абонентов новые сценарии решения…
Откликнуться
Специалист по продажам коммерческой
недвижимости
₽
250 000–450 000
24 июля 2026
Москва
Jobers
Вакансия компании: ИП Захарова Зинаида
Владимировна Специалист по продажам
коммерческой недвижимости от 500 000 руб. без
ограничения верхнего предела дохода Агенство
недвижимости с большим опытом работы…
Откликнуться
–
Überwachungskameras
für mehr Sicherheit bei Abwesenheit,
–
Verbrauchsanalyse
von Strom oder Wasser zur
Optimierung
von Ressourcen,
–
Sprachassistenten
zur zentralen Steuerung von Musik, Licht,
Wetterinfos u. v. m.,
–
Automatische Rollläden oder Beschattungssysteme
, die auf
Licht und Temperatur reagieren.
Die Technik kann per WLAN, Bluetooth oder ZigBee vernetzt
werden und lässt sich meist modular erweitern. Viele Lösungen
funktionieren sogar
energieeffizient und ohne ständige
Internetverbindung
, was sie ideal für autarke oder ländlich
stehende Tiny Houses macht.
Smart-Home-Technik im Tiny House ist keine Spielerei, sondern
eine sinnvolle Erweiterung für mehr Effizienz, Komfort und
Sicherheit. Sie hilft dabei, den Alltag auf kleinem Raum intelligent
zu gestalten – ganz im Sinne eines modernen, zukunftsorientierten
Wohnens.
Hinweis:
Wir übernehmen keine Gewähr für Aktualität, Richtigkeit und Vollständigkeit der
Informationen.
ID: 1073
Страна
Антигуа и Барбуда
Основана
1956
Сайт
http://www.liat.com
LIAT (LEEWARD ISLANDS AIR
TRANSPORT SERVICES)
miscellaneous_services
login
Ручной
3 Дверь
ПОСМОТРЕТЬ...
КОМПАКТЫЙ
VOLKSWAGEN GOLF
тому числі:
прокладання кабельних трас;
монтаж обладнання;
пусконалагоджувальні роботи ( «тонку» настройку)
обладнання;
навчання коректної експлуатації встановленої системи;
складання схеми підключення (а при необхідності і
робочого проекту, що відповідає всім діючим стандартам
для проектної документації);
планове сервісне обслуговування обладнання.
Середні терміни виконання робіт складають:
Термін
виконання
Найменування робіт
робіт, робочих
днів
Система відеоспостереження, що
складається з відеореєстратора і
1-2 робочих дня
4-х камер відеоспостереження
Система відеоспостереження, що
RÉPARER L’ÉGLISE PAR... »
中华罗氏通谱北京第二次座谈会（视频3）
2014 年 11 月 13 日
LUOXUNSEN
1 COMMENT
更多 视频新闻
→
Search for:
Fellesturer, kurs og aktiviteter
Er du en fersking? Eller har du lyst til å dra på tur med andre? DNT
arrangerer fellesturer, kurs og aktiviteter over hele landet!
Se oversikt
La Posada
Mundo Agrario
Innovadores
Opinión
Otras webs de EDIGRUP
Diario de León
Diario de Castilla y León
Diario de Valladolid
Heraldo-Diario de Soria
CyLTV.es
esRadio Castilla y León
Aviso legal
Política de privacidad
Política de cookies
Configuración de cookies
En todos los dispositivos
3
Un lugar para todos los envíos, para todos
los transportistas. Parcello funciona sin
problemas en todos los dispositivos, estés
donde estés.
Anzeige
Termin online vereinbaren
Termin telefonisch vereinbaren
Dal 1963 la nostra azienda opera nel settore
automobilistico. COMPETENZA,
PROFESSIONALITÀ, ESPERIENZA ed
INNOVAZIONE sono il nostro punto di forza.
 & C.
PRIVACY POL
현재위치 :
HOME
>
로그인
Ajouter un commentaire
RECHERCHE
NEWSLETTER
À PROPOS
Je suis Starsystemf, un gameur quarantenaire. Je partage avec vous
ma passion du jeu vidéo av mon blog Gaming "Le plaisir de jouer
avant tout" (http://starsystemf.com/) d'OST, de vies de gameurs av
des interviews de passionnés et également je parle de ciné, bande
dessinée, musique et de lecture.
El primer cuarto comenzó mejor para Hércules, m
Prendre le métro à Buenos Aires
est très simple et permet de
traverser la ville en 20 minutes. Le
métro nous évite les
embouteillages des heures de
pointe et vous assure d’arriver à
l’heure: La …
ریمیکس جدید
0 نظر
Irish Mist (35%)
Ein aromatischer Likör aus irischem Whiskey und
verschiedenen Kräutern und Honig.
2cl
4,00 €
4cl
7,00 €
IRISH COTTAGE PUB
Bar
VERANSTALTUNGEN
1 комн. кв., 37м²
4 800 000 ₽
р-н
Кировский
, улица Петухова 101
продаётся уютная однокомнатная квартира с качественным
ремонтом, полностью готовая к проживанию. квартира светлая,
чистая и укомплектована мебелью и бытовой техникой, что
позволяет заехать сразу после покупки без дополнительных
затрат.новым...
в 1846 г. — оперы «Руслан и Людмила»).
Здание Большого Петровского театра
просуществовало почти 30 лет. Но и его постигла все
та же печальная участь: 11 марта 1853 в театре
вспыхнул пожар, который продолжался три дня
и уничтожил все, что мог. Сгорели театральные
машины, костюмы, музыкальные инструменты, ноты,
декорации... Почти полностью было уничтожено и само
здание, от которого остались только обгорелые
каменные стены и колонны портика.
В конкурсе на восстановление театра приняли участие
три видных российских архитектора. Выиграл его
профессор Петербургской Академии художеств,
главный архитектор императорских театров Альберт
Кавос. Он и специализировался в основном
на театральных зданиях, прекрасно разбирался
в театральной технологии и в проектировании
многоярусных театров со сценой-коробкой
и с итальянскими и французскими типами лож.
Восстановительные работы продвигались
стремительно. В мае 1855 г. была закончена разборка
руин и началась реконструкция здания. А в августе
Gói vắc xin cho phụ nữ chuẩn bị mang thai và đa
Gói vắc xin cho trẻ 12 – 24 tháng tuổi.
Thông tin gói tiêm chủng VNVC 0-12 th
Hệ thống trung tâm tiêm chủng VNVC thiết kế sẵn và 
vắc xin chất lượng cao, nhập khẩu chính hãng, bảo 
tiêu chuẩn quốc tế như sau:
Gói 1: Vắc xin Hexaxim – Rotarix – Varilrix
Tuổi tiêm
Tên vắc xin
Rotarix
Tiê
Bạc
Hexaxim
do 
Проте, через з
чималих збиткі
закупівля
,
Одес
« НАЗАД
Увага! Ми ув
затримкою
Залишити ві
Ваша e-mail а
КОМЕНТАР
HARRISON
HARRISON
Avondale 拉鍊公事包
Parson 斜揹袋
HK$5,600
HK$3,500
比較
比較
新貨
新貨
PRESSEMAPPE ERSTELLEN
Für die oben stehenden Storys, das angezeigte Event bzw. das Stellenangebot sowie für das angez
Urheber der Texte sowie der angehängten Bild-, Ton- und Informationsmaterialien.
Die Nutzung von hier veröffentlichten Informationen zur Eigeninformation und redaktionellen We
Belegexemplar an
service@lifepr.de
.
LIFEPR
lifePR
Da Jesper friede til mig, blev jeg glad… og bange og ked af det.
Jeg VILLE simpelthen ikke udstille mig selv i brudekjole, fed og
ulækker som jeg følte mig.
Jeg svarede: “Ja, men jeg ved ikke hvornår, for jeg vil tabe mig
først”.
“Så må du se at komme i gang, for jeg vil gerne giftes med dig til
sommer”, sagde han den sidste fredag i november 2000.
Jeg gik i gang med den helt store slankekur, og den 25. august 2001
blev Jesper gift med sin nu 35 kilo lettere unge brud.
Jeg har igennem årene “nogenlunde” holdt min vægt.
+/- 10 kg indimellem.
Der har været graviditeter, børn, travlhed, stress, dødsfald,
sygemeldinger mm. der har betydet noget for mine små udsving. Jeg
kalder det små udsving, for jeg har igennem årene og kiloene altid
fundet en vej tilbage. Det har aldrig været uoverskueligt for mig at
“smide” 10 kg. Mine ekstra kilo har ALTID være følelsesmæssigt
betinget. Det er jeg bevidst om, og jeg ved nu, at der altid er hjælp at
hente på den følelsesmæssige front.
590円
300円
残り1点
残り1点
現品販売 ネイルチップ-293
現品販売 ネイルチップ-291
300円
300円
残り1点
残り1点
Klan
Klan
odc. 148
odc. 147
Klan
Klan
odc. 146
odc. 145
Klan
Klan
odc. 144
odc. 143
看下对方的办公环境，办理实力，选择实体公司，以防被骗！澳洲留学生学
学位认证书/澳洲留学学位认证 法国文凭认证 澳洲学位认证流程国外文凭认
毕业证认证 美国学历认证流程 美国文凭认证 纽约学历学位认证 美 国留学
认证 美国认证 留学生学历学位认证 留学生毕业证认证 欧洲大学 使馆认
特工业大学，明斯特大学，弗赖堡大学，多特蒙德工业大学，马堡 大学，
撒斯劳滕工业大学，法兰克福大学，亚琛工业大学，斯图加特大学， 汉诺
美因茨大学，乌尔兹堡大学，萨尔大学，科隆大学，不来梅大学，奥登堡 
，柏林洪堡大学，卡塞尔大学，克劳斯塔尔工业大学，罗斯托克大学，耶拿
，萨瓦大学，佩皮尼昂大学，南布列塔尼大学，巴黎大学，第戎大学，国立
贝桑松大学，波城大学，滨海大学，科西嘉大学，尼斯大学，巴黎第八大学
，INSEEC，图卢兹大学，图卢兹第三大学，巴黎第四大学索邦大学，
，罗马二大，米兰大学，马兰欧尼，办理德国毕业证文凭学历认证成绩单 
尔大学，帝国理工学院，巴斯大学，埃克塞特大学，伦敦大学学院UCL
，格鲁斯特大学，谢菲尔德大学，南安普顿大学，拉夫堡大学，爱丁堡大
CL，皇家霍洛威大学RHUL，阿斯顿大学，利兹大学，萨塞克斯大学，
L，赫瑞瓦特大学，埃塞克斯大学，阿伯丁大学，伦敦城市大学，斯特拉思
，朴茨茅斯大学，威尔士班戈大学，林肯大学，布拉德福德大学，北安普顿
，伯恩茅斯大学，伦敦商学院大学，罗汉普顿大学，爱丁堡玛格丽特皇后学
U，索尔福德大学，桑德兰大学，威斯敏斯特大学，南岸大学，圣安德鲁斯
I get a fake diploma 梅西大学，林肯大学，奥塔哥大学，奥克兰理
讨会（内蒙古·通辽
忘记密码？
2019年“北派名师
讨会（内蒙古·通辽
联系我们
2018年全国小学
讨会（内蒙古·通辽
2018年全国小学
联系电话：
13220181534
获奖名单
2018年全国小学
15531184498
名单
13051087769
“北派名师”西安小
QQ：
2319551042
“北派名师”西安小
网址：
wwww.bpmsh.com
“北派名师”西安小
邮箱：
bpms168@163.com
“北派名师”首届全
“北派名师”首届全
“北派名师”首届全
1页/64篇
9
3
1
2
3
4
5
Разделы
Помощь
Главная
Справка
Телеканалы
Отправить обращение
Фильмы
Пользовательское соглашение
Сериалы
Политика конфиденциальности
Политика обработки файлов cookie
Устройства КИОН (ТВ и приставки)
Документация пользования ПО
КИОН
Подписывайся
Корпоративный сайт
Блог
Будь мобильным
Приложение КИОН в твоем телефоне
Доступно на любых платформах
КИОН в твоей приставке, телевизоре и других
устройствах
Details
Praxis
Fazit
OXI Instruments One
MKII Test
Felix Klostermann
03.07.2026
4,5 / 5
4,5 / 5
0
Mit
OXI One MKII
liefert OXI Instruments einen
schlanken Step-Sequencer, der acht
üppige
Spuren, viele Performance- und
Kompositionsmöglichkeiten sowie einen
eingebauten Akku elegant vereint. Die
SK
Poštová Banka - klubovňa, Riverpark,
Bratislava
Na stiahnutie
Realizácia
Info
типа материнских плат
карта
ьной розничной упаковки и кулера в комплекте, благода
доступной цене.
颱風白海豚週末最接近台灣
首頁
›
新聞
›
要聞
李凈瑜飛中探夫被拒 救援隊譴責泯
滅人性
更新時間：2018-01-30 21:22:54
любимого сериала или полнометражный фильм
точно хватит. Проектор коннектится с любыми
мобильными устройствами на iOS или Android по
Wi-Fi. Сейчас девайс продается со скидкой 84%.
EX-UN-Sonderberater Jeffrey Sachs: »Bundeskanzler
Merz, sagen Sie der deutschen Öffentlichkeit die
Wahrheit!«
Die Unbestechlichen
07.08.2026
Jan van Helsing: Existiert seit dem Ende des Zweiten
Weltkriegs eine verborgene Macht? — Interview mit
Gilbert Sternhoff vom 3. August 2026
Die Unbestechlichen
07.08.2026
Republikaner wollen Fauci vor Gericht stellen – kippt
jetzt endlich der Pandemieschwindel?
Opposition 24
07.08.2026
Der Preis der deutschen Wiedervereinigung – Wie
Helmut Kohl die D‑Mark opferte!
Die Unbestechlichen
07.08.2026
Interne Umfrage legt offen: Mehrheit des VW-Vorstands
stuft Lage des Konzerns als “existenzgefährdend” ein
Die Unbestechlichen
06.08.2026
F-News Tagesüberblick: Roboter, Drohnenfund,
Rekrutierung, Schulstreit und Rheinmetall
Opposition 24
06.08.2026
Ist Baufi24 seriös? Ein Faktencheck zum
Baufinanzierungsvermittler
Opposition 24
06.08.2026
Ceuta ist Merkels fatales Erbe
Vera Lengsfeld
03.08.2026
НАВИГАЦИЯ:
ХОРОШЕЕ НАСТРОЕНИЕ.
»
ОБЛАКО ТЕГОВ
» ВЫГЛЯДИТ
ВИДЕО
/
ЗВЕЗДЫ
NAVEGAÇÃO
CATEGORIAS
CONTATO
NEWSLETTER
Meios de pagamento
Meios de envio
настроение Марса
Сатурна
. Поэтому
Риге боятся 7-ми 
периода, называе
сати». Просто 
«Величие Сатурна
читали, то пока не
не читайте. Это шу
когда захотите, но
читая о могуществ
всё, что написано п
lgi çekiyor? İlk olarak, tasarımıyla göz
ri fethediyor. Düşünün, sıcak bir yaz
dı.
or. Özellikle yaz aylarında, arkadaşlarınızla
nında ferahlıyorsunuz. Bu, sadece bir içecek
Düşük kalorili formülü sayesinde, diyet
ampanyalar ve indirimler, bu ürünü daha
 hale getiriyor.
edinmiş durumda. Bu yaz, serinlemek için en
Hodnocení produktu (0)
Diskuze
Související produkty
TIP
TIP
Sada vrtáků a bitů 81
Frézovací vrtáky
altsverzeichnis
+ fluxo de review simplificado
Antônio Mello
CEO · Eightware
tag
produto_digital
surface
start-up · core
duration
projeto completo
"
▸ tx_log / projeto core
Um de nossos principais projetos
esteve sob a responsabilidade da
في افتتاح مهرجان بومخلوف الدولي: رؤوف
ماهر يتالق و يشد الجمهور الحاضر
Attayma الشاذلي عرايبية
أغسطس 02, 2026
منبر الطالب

Instructions for the task> Line count for the string "igennem": say how many lines in the listing contain it, and add nothing.

Task output> 2